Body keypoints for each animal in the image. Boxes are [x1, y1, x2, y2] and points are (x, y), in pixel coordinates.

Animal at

########

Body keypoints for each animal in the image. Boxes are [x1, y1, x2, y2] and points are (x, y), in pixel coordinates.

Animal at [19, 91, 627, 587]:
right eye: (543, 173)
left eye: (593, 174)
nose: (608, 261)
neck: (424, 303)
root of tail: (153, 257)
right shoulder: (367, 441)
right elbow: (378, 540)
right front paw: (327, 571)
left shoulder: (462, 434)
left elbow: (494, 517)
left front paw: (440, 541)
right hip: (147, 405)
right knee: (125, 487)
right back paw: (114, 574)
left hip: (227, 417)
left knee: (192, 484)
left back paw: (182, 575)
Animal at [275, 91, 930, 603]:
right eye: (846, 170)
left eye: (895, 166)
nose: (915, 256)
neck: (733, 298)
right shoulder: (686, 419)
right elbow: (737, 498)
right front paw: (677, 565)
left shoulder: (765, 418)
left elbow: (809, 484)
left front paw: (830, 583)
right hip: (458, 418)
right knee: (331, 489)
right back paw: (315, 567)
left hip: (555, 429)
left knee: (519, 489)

########

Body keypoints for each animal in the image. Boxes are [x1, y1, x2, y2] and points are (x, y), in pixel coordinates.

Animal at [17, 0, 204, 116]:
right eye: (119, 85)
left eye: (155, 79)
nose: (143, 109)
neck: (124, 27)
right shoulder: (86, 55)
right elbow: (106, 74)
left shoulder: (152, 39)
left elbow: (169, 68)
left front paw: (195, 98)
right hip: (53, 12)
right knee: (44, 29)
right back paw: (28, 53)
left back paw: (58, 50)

########

**Work task:** In the entries above, the lines between the one holding "left shoulder: (765, 418)" and the one holding "left knee: (519, 489)", inclusive, are to be printed exactly as written, and those alone.

**Answer to this problem:**
left shoulder: (765, 418)
left elbow: (809, 484)
left front paw: (830, 583)
right hip: (458, 418)
right knee: (331, 489)
right back paw: (315, 567)
left hip: (555, 429)
left knee: (519, 489)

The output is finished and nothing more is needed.